Data Collection and Data Generation

Data analysis begins long before a dashboard, query, or model. It begins where data is created, captured, and stored. Analysts who understand how data is collected make better decisions about data quality, interpretation, bias, and fitness for use.

This chapter explains the major ways data is generated in modern organizations, the limitations of different collection methods, and the practical risks that appear before analysis even starts.

Why Data Collection Matters

Collected data is not a neutral mirror of reality. It is shaped by:

the system that records it
the people or devices producing it
the business process around it
the definitions used at the time of capture
incentives, errors, and missing context

Two datasets may appear similar while representing very different underlying processes. For example, a “customer” table might include only paying users in one system but all registered accounts in another. A “click” event might represent a real interaction in one product and an auto-generated tracking event in another.

Analysts should therefore ask not only what the data says, but also:

How was it created?
Who or what generated it?
Under what conditions?
What is missing?
What kinds of errors are likely?

Operational Systems

Operational systems are the systems that run day-to-day business processes. They are often the original source of data used for analytics.

Common examples include:

transaction processing systems
customer relationship management systems
enterprise resource planning systems
ecommerce platforms
billing systems
support ticketing systems
human resources systems

These systems are usually built for running the business, not for analysis.

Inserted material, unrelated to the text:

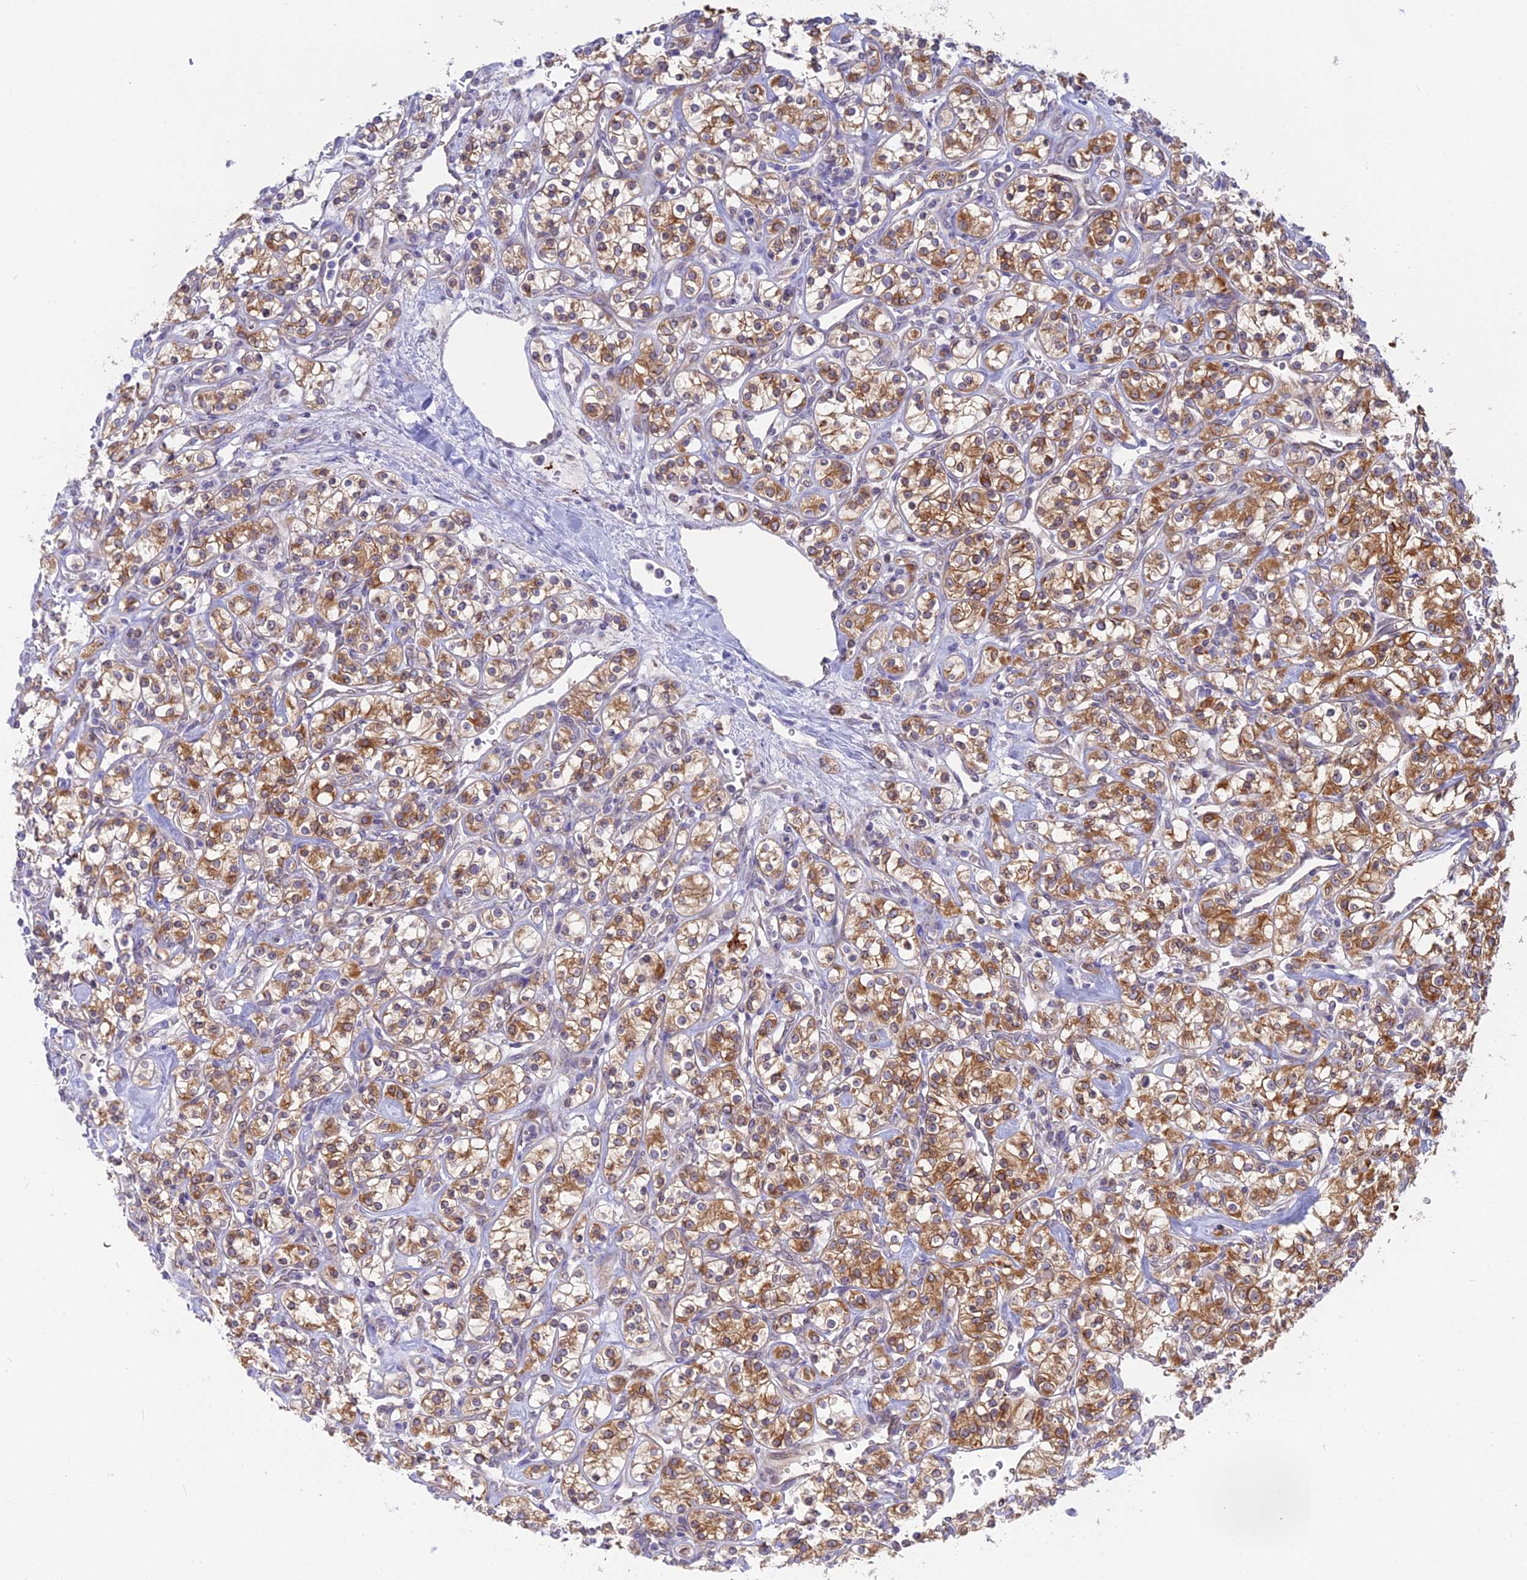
{"staining": {"intensity": "moderate", "quantity": ">75%", "location": "cytoplasmic/membranous"}, "tissue": "renal cancer", "cell_type": "Tumor cells", "image_type": "cancer", "snomed": [{"axis": "morphology", "description": "Adenocarcinoma, NOS"}, {"axis": "topography", "description": "Kidney"}], "caption": "IHC staining of renal cancer, which displays medium levels of moderate cytoplasmic/membranous positivity in about >75% of tumor cells indicating moderate cytoplasmic/membranous protein positivity. The staining was performed using DAB (brown) for protein detection and nuclei were counterstained in hematoxylin (blue).", "gene": "TLCD1", "patient": {"sex": "male", "age": 77}}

Characteristics of Operational Data

Operational data is often:

highly structured
updated frequently
tied to specific business processes
optimized for speed and accuracy of transactions
subject to rules, permissions, and workflow constraints

For example:

a retail system records orders, refunds, and shipments
a banking system records deposits, withdrawals, and balances
a hospital system records appointments, diagnoses, and billing events

Analytical Implications

Operational systems are valuable because they often reflect real business activity at a detailed level. However, they can be difficult to analyze directly because:

schemas are designed for application logic, not analytical convenience
fields may use system-specific codes
important historical changes may be overwritten
multiple systems may represent the same entity differently
business logic may live in the application rather than the database

Example

An order management system may contain:

one table for orders
another for line items
another for payments
another for fulfillment status
another for returns

A simple question such as “What was net revenue last month?” may require joining several tables and understanding business rules around taxes, cancellations, and refunds.

Analyst Guidance

When working with operational data:

learn the business process behind the system
identify system-of-record sources
understand update timing and latency
confirm definitions of key fields
check whether records are current-state or historical-state

Surveys and Forms

Surveys and forms collect data directly from people through structured questions and responses. They are common in market research, employee feedback, customer satisfaction programs, lead capture, applications, and internal workflows.

Common Sources

online surveys
registration forms
feedback forms
assessment questionnaires
onboarding forms
polls and interviews with structured responses

Strengths

Surveys are useful because they can capture information not available in operational systems, such as:

opinions
preferences
expectations
self-reported behaviors
demographic information
satisfaction or sentiment

A transaction database can show what a customer bought. A survey may show why they bought it, whether they were satisfied, and what they intended to do next.

Weaknesses

Survey data has important limitations:

respondents may misunderstand questions
respondents may skip questions
answers may be inaccurate or biased
question wording can influence results
response rates may be low
certain groups may be overrepresented or underrepresented

Common Survey Biases

Response Bias

People may answer in ways they think are socially acceptable, strategically beneficial, or expected.

Nonresponse Bias

Those who choose not to respond may differ systematically from those who do respond.

Recall Bias

People may not accurately remember past events or behaviors.

Question Framing Effects

Small wording changes can change how people interpret and answer questions.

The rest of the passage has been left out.